Avec Jacques Beauchamp

Du lundi au jeudi de 20 h à 20 h 30
(en rediffusion le samedi à 00 h 30)

L’incendie qui a fait perdre à Montréal son statut de capitale

Audio fil du mardi 16 mai 2017
Détail d'une peinture illustrant l'incendie du parlement de Montréal, en 1849

Détail d'une peinture illustrant l'incendie du parlement de Montréal, en 1849

Photo : Artiste anonyme / Musée McCord

Le 25 avril 1849, le parlement de Montréal a été incendié par des tories, un groupe politique formé d'anglophones en perte de pouvoir. Ceux-ci ont mal réagi à l'indemnisation des victimes des rébellions de 1837-1838. L'historien Alain Roy explique le contexte entourant l'incendie du parlement de Montréal, qui a fait perdre à la métropole son titre de capitale du Canada.

Montréal, capitale de Canada-Uni
Montréal devient capitale dans le contexte de l’union du Haut et du Bas-Canada. En février 1841, après la proclamation de l’Acte d’union, Kingston est nommée capitale, mais dès septembre, on demande de transférer le siège des décisions à Montréal. De 1844 à 1849, le parlement se situe ainsi dans le bâtiment le plus majestueux de la ville, le marché Sainte-Anne.

Un contexte de changements politiques
En 1848, des révolutions surviennent dans plusieurs pays d’Europe, notamment en France, en Italie, en Hongrie et en Pologne. Aussi, dans les années 1840, l’Empire britannique s’ouvre au libre-échange avec l’abandon de ses lois sur les céréales (Corn Laws), des mesures qui garantissaient une protection des prix aux marchands de Montréal. Cet abandon du protectionnisme par la Grande-Bretagne favorise l’avènement, en 1848, du gouvernement responsable du Canada-Uni.
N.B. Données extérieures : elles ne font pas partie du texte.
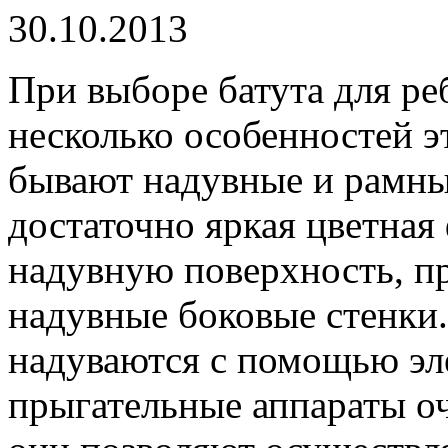
30.10.2013
При выборе батута для ре
несколько особенностей э
бывают надувные и рамны
достаточно яркая цветная
надувную поверхность, пр
надувные боковые стенки.
надуваются с помощью эле
прыгательные аппараты оч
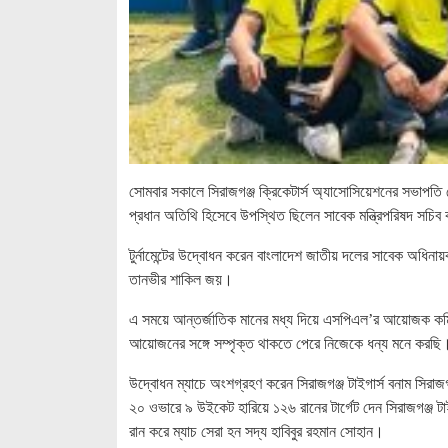
সোমবার সকালে সিরাজগঞ্জ ক্রিকেটার্স অ্যাসোসিয়েশনের সভাপতি গ
প্রধান অতিথি হিসেবে উপস্থিত ছিলেন সাবেক মন্ত্রিপরিষদ সচি
টুর্নামেন্টের উদ্বোধন করেন বাংলাদেশ জাতীয় দলের সাবেক অধি
তানভীর শাকিল জয়।
এ সময়ে আন্তর্জাতিক মানের মধ্য দিয়ে এসপিএল’র আয়োজক কমিট
আয়োজনের সঙ্গে সম্পৃক্ত থাকতে পেরে নিজেকে ধন্য মনে করছি
উদ্বোধন ম্যাচে অংশগ্রহণ করেন সিরাজগঞ্জ টাইগার্স বনাম সিরাজগঞ
২০ ওভারে ৯ উইকেট হারিয়ে ১২৬ রানের টার্গেট দেন সিরাজগঞ্জ 
রান করে ম্যাচ সেরা হন সদ্য হাবিবুর রহমান সোহান।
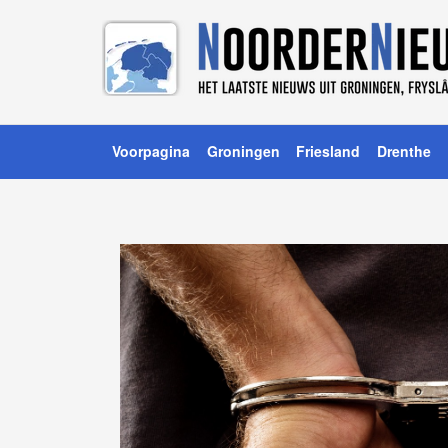
Voorpagina
Groningen
Friesland
Drenthe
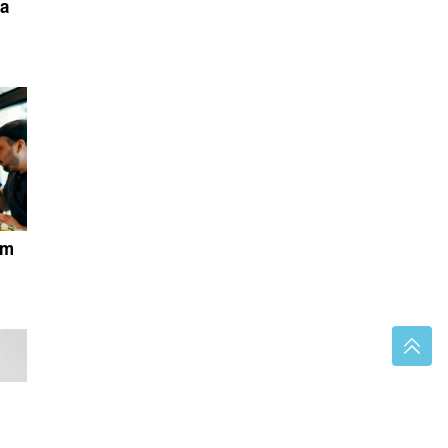
ja
om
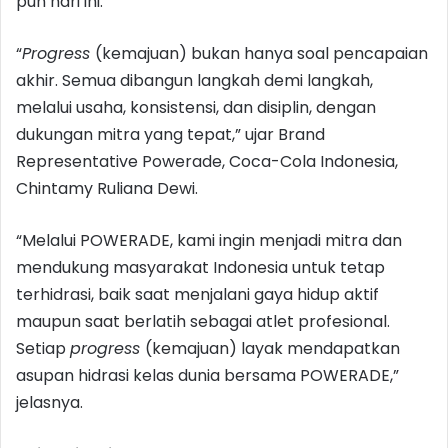
pun hari ini.
“
Progress
(kemajuan) bukan hanya soal pencapaian
akhir. Semua dibangun langkah demi langkah,
melalui usaha, konsistensi, dan disiplin, dengan
dukungan mitra yang tepat,” ujar Brand
Representative Powerade, Coca-Cola Indonesia,
Chintamy Ruliana Dewi.
“Melalui POWERADE, kami ingin menjadi mitra dan
mendukung masyarakat Indonesia untuk tetap
terhidrasi, baik saat menjalani gaya hidup aktif
maupun saat berlatih sebagai atlet profesional.
Setiap
progress
(kemajuan) layak mendapatkan
asupan hidrasi kelas dunia bersama POWERADE,”
jelasnya.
L’établissement de ce dernier constitue une véritable révolution pour la petite poignée d’anglophones de Montréal qui gouvernaient à leur guise. Les députés du Parlement de Montréal votent désormais des lois, que le gouverneur peut accepter de sanctionner. C’est le début d’une forme d’indépendance de la colonie par rapport à Londres, mais les tories perdent une partie de leurs pouvoirs.
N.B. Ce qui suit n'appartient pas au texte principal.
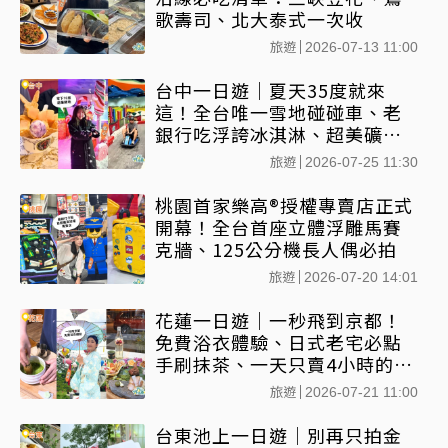
歌壽司、北大泰式一次收
旅遊
2026-07-13 11:00
台中一日遊｜夏天35度就來
這！全台唯一雪地碰碰車、老
銀行吃浮誇冰淇淋、超美礦石
展 避暑行程直接收
旅遊
2026-07-25 11:30
桃園首家樂高®授權專賣店正式
開幕！全台首座立體浮雕馬賽
克牆、125公分機長人偶必拍
旅遊
2026-07-20 14:01
花蓮一日遊｜一秒飛到京都！
免費浴衣體驗、日式老宅必點
手刷抹茶、一天只賣4小時的扁
食
旅遊
2026-07-21 11:00
台東池上一日遊｜別再只拍金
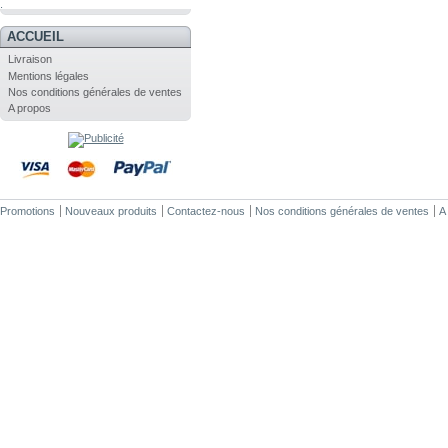
.
ACCUEIL
Livraison
Mentions légales
Nos conditions générales de ventes
A propos
Promotions
Nouveaux produits
Contactez-nous
Nos conditions générales de ventes
A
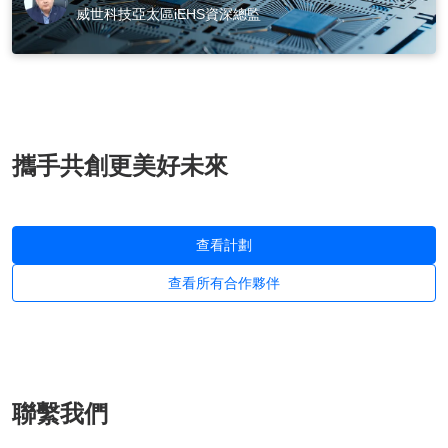
威世科技亞太區iEHS資深總監
攜手共創更美好未來
查看計劃
查看所有合作夥伴
聯繫我們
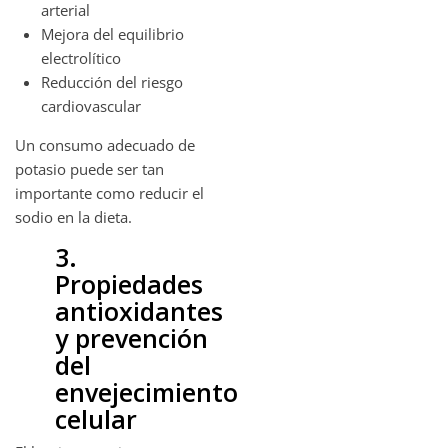
arterial
Mejora del equilibrio
electrolítico
Reducción del riesgo
cardiovascular
Un consumo adecuado de
potasio puede ser tan
importante como reducir el
sodio en la dieta.
3.
Propiedades
antioxidantes
y prevención
del
envejecimiento
celular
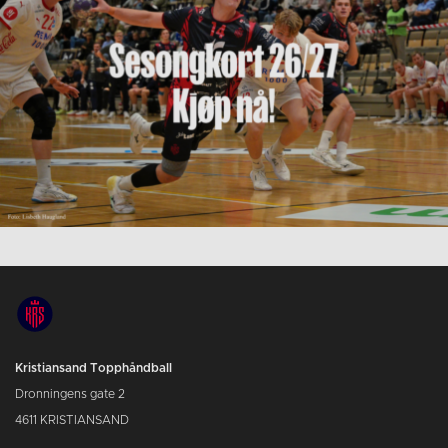
Kristiansand Topphåndball
Dronningens gate 2
4611 KRISTIANSAND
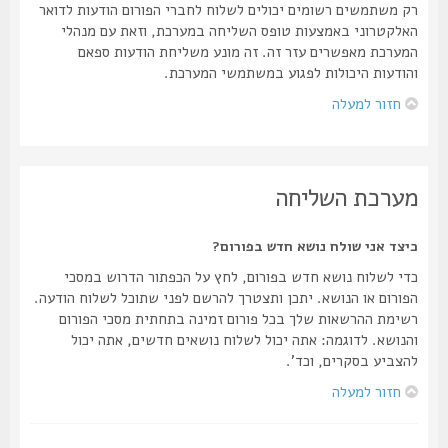
רק משתמשים רשומים יכולים לשלוח לחברי הפורום הודעות לדואר
האלקטרוני באמצעות טופס השליחה במערכת, וזאת עם מנהלי
המערכת מאפשרים עזר זה. זה מונע משליחת הודעות ספאם
והודעות היכולות לפגוע במשתמשי המערכת.
חזור למעלה
מערכת השליחה
כיצד אני שולח נושא חדש בפורום?
כדי לשלוח נושא חדש בפורום, לחץ על הכפתור הדרוש במסכי
הפורום או הנושא. יתכן ותצטרך להרשם לפני שתוכל לשלוח הודעה.
רשימת ההרשאות שלך בכל פורום זמינה בתחתית מסכי הפורום
והנושא. לדוגמה: אתה יכול לשלוח נושאים חדשים, אתה יכול
להצביע בסקרים, וכד'.
חזור למעלה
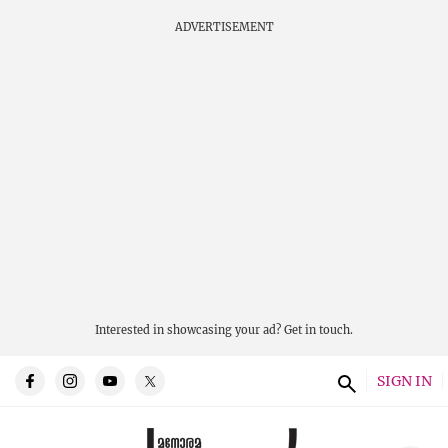
ADVERTISEMENT
Interested in showcasing your ad?
Get in touch.
SIGN IN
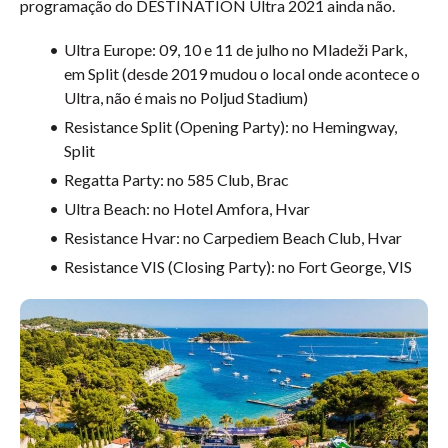
programação do DESTINATION Ultra 2021 ainda não.
Ultra Europe: 09, 10 e 11 de julho no Mladeži Park,
em Split (desde 2019 mudou o local onde acontece o
Ultra, não é mais no Poljud Stadium)
Resistance Split (Opening Party): no Hemingway,
Split
Regatta Party: no 585 Club, Brac
Ultra Beach: no Hotel Amfora, Hvar
Resistance Hvar: no Carpediem Beach Club, Hvar
Resistance VIS (Closing Party): no Fort George, VIS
L’étincelle menant à l’émeute
Les tories réagissent très mal à la décision du gouverneur lord Elgin de sanctionner la loi de l’indemnisation des victimes de la rébellion de 1837-1838. Pour exprimer leur colère, ils organisent une manifestation au Champ-de-Mars, qui attire de 1500 à 3000 personnes. L’agitation se poursuit jusqu’au parlement, auquel on met le feu.

Les conséquences de l’incendie du parlement de Montréal
Le feu emporte l’édifice du parlement, toutes les archives de la province depuis le début de la colonie, des peintures et une bibliothèque. Il ne fait aucune victime, mais marque la fin des années où Montréal était la capitale du Canada-Uni. Immédiatement après l’incendie, un appel des réformistes pour soutenir la reine Victoria a pour effet de marginaliser les tories et les républicains.